| EXCERPTED PASSAGE |

⁂

In the past five years, Koll Co. has doubled the amount of building space under its wing to 38.2 million square feet. The value of its property holdings has doubled to $4.3 billion.

Despite the tough market for new buildings, Koll has leased nearly 80% of one new high-rise in Koll Center Irvine and more than half of a second tower, according to Ray Wirta, president of Koll’s leasing and property management.

The Koll Construction Co. subsidiary has doubled its volume over the same five-year period to an estimated $725 million in 1990. Now, it has set a goal of $1 billion within five years, which its managers say they hope to achieve by courting more business outside of the Koll Co.

Koll could have hardly ever dreamed of such a company back when he first arrived in Orange County in the late 1950s after a stint as an Air Force pilot. He worked in a cousin’s house-building business for a while, then started his company as a general contractor in 1962. Soon, he hit upon the idea of small, multi-tenant industrial buildings set in landscaped, campus-like settings.

⁂

| DATA RECORDS |
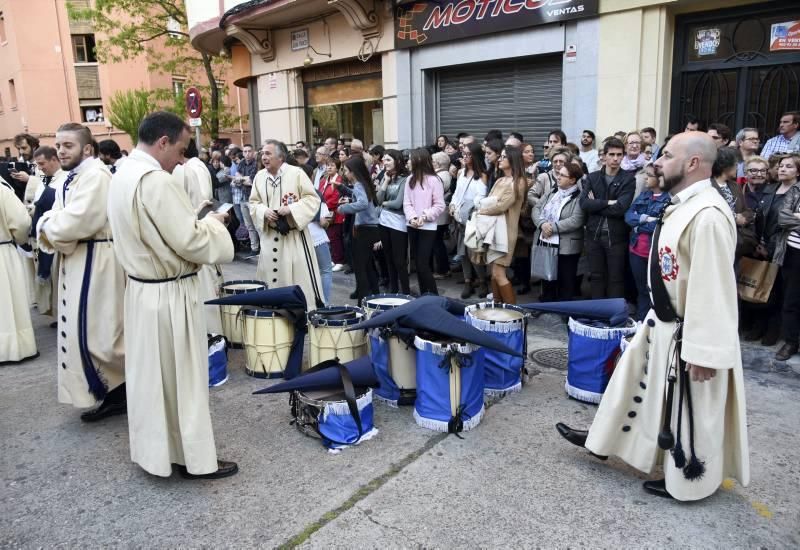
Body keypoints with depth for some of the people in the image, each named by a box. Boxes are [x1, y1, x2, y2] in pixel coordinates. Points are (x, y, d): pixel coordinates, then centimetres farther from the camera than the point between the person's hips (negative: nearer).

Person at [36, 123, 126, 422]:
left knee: (96, 331, -5)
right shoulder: (71, 179, 16)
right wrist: (49, 227, -10)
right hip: (77, 262, 10)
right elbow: (52, 217, 13)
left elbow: (78, 221, -26)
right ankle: (112, 392, 25)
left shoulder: (95, 174, -15)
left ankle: (120, 390, 11)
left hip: (95, 261, -10)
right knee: (85, 330, 14)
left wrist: (49, 230, -7)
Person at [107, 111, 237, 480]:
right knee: (180, 376, 4)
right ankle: (193, 458, 19)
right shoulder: (155, 180, -23)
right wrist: (212, 223, -5)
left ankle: (153, 448, 35)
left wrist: (197, 221, 9)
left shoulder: (124, 174, 9)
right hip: (169, 295, -9)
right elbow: (190, 242, -24)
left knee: (151, 374, 19)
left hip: (142, 288, 10)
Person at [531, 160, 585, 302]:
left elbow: (576, 220, -19)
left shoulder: (579, 197, -9)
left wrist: (553, 227, -20)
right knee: (546, 280, 17)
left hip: (566, 247, -6)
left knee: (565, 283, 5)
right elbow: (536, 209, 6)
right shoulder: (551, 191, 12)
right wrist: (542, 223, -13)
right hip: (544, 243, 6)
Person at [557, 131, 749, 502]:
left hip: (689, 333, -9)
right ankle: (605, 439, 41)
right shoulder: (684, 205, 4)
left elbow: (715, 289, -28)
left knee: (689, 411, 10)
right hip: (664, 321, 10)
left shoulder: (708, 214, -27)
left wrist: (705, 352, -25)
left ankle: (688, 481, 32)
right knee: (634, 381, 22)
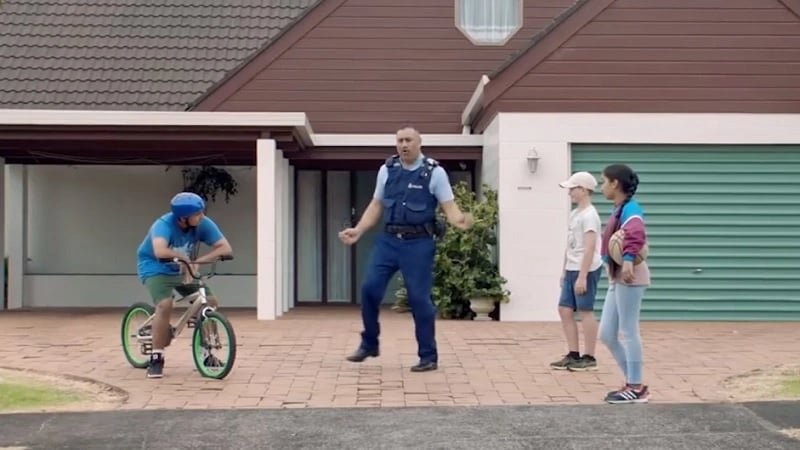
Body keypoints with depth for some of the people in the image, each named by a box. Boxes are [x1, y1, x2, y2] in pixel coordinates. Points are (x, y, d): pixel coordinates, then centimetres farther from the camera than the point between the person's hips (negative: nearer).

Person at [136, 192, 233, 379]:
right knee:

⁂

| USING THE INFORMATION |
**1)** Please give the stretch from "In the past" through "to $4.3 billion." in the passage on Koll Co. again, with "property holdings" renamed to "real estate holdings".
**2)** Translate this sentence from the passage on Koll Co. into Spanish: "The value of its property holdings has doubled to $4.3 billion."
**3)** According to the passage on Koll Co., in what year did Koll start his company as a general contractor?

| ANSWERS TO THE EXERCISE |
**1)**
In the past five years, Koll Co. has doubled the amount of building space under its wing to 38.2 million square feet. The value of its real estate holdings has doubled to $4.3 billion.

**2)** El valor de sus propiedades inmobiliarias se ha duplicado hasta 4.300 millones de dólares.

**3)** 1962